Un système carcéral basé sur le Code noir des Mascareignes

Le conférencier précise qu’il y a toujours eu à la Réunion entre 5 à 6% d’esclaves qui marronnaient. Un taux qui pourrait être similaire dans les autres colonies notamment en Guyane.
Cela pouvait être un marronnage solitaire ou collectif, un marronnage de proximité des habitations ou sur les hauts à la Réunion sur les sites intérieurs des hauts plateaux comme la plaine des Palmistes, la plaine des Cafres, le site de Cilaos, ou encore le cirque de Mafate. Au 18e il y a donc eu plusieurs villages de marrons mais ils n’existent plus actuellement.

Jusqu’au milieu du 18e siècle, à la Réunion, le système répressif des esclaves est fondé sur la peine corporelle. Il s’appuyait sur le code noir des Mascareignes de 1723, presque le même que celui des Antilles et de la Guyane de 1725 qui régissait ces peines. Ainsi il préconisait les mutilations (tendons d’Achilles coupés, oreilles et nez ou mains coupés) des peines de 30 coups de fouet (utilisation des nerfs de bœufs) qui parfois aboutissaient à la mort de l’esclave ou encore l’enchaînement avec des colliers munis de broches qui fracturaient les cous.

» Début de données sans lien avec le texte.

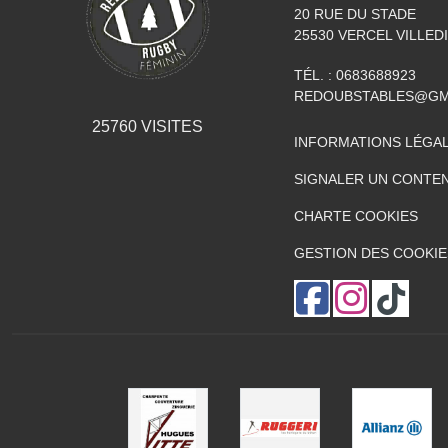
20 RUE DU STADE
25530
VERCEL VILLED
TÉL. :
0683688923
REDOUBSTABLES@GM
25760
VISITES
INFORMATIONS LÉGA
SIGNALER UN CONTEN
CHARTE COOKIES
GESTION DES COOKIE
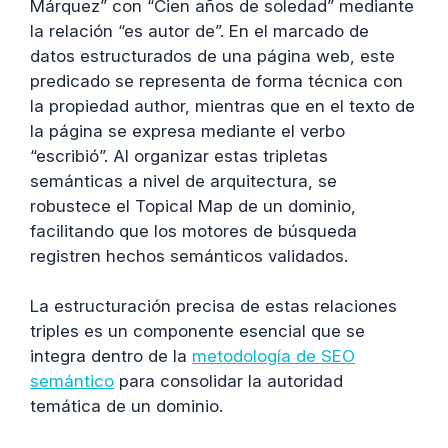
Márquez” con “Cien años de soledad” mediante
la relación “es autor de”. En el marcado de
datos estructurados de una página web, este
predicado se representa de forma técnica con
la propiedad author, mientras que en el texto de
la página se expresa mediante el verbo
“escribió”. Al organizar estas tripletas
semánticas a nivel de arquitectura, se
robustece el Topical Map de un dominio,
facilitando que los motores de búsqueda
registren hechos semánticos validados.
La estructuración precisa de estas relaciones
triples es un componente esencial que se
integra dentro de la
metodología de SEO
semántico
para consolidar la autoridad
temática de un dominio.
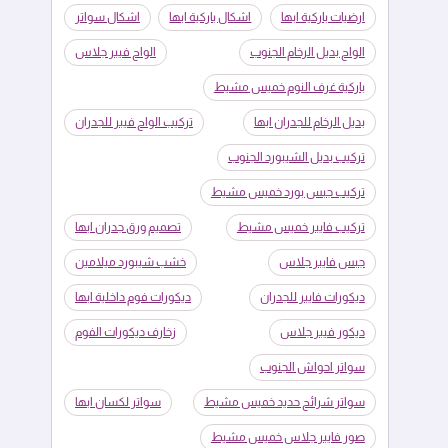
ارضيات باركية ابها
اشكال باركية ابها
اشكال سواتر
الواح بديل الرخام الجنوب
الواح فيبر جلاس
باركية غرف النوم خميس مشيط
بديل الرخام للجدران ابها
تركيب الواح فيبر للجدران
تركيب بديل الشيبورد الجنوب
تركيب جبس بورد خميس مشيط
تركيب فايبر خميس مشيط
تصميم ورق جدران ابها
جبس فايبر جلاس
خشب شيبورد ميلامين
ديكورات فايبر للجدران
ديكورات فوم داخلية ابها
ديكور فيبر جلاس
زخارف ديكورات الفوم
سواتر احواش الجنوب
سواتر شرائح حديد خميس مشيط
سواتر لكسان ابها
صور فايبر جلاس خميس مشيط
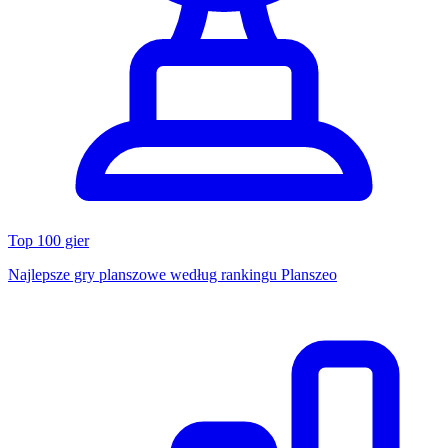
Top 100 gier
Najlepsze gry planszowe według rankingu Planszeo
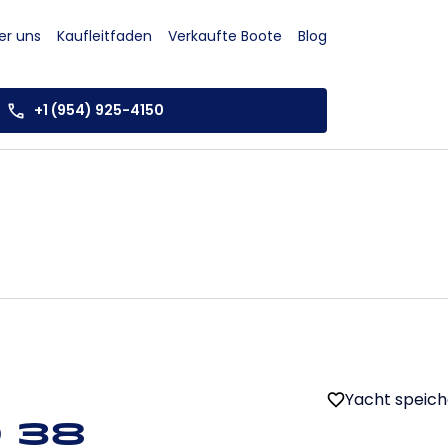
er uns
Kaufleitfaden
Verkaufte Boote
Blog
+1 (954) 925-4150
Yacht speic
 38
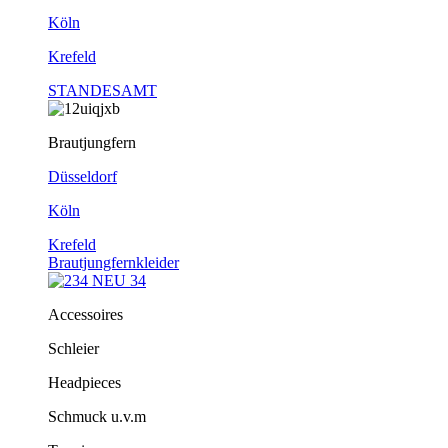
Köln
Krefeld
STANDESAMT
Brautjungfern
Düsseldorf
Köln
Krefeld
Brautjungfernkleider
Accessoires
Schleier
Headpieces
Schmuck u.v.m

Au bout d’un certain temps les magistrats se sont rendu compte que ces peines inhumaines ne servaient à rien mais il se posait toujours la question : quelle peine fallait-il appliquer aux esclaves alors qu’il n’y avait rien à leur soustraire puis qu’ils ne possédaient rien.
On aboutit à la peine des chaînes dans les geôles. On rivait des colliers de chaînes de trois kilos à l’esclave fugitif qui était ensuite enchaîné à un autre esclave. On appliquait aussi le carcan le soir, plus le fouet autant de d’horreurs déjà expérimentées sur les habitations par les maîtres. Mais il fallait que l’esclave emprisonné ait un régime quotidien plus dur que sur l’habitation.

Actuellement il n’y a pas de descendants des marrons des hauts plateaux à la Réunion. Les traces du passé esclavagiste existent par contre dans la toponymie des sites. Cilaos par exemple est un terme issu du Malgache qui signifie celui qui ne revient pas. Cafre est le nom donné à l’esclave venu d’Afrique…

Mais ce pan de l’histoire est à découvrir dès 18h30 à la MCMG.